Stored data entries:
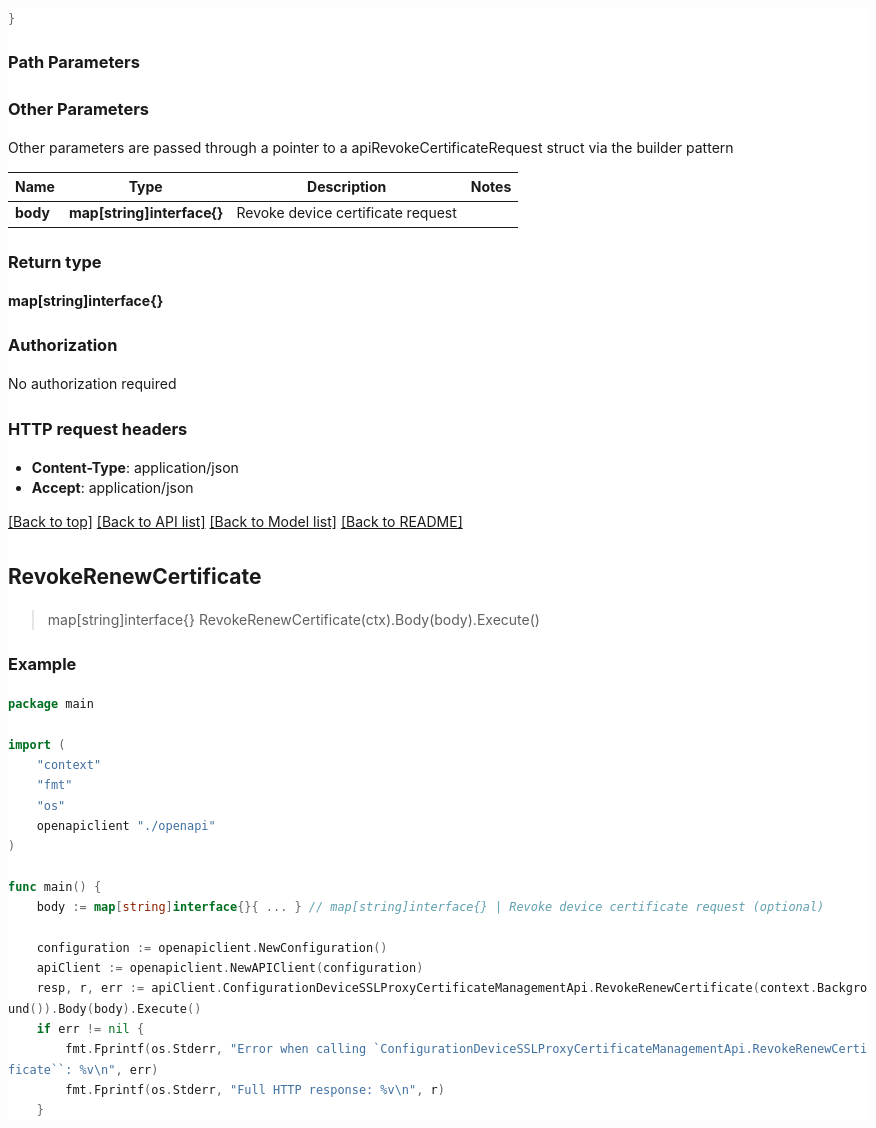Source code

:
 ```go
}
```

### Path Parameters



### Other Parameters

Other parameters are passed through a pointer to a apiRevokeCertificateRequest struct via the builder pattern


Name | Type | Description  | Notes
------------- | ------------- | ------------- | -------------
 **body** | **map[string]interface{}** | Revoke device certificate request | 

### Return type

**map[string]interface{}**

### Authorization

No authorization required

### HTTP request headers

- **Content-Type**: application/json
- **Accept**: application/json

[[Back to top]](#) [[Back to API list]](../README.md#documentation-for-api-endpoints)
[[Back to Model list]](../README.md#documentation-for-models)
[[Back to README]](../README.md)


## RevokeRenewCertificate

> map[string]interface{} RevokeRenewCertificate(ctx).Body(body).Execute()





### Example

```go
package main

import (
    "context"
    "fmt"
    "os"
    openapiclient "./openapi"
)

func main() {
    body := map[string]interface{}{ ... } // map[string]interface{} | Revoke device certificate request (optional)

    configuration := openapiclient.NewConfiguration()
    apiClient := openapiclient.NewAPIClient(configuration)
    resp, r, err := apiClient.ConfigurationDeviceSSLProxyCertificateManagementApi.RevokeRenewCertificate(context.Background()).Body(body).Execute()
    if err != nil {
        fmt.Fprintf(os.Stderr, "Error when calling `ConfigurationDeviceSSLProxyCertificateManagementApi.RevokeRenewCertificate``: %v\n", err)
        fmt.Fprintf(os.Stderr, "Full HTTP response: %v\n", r)
    }
```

**What the task requires**. Without the pictures, return the records above exactly as written.

**Answer area**.
Source code

:
 ```go
}
```

### Path Parameters



### Other Parameters

Other parameters are passed through a pointer to a apiRevokeCertificateRequest struct via the builder pattern


Name | Type | Description  | Notes
------------- | ------------- | ------------- | -------------
 **body** | **map[string]interface{}** | Revoke device certificate request | 

### Return type

**map[string]interface{}**

### Authorization

No authorization required

### HTTP request headers

- **Content-Type**: application/json
- **Accept**: application/json

[[Back to top]](#) [[Back to API list]](../README.md#documentation-for-api-endpoints)
[[Back to Model list]](../README.md#documentation-for-models)
[[Back to README]](../README.md)


## RevokeRenewCertificate

> map[string]interface{} RevokeRenewCertificate(ctx).Body(body).Execute()





### Example

```go
package main

import (
    "context"
    "fmt"
    "os"
    openapiclient "./openapi"
)

func main() {
    body := map[string]interface{}{ ... } // map[string]interface{} | Revoke device certificate request (optional)

    configuration := openapiclient.NewConfiguration()
    apiClient := openapiclient.NewAPIClient(configuration)
    resp, r, err := apiClient.ConfigurationDeviceSSLProxyCertificateManagementApi.RevokeRenewCertificate(context.Background()).Body(body).Execute()
    if err != nil {
        fmt.Fprintf(os.Stderr, "Error when calling `ConfigurationDeviceSSLProxyCertificateManagementApi.RevokeRenewCertificate``: %v\n", err)
        fmt.Fprintf(os.Stderr, "Full HTTP response: %v\n", r)
    }
```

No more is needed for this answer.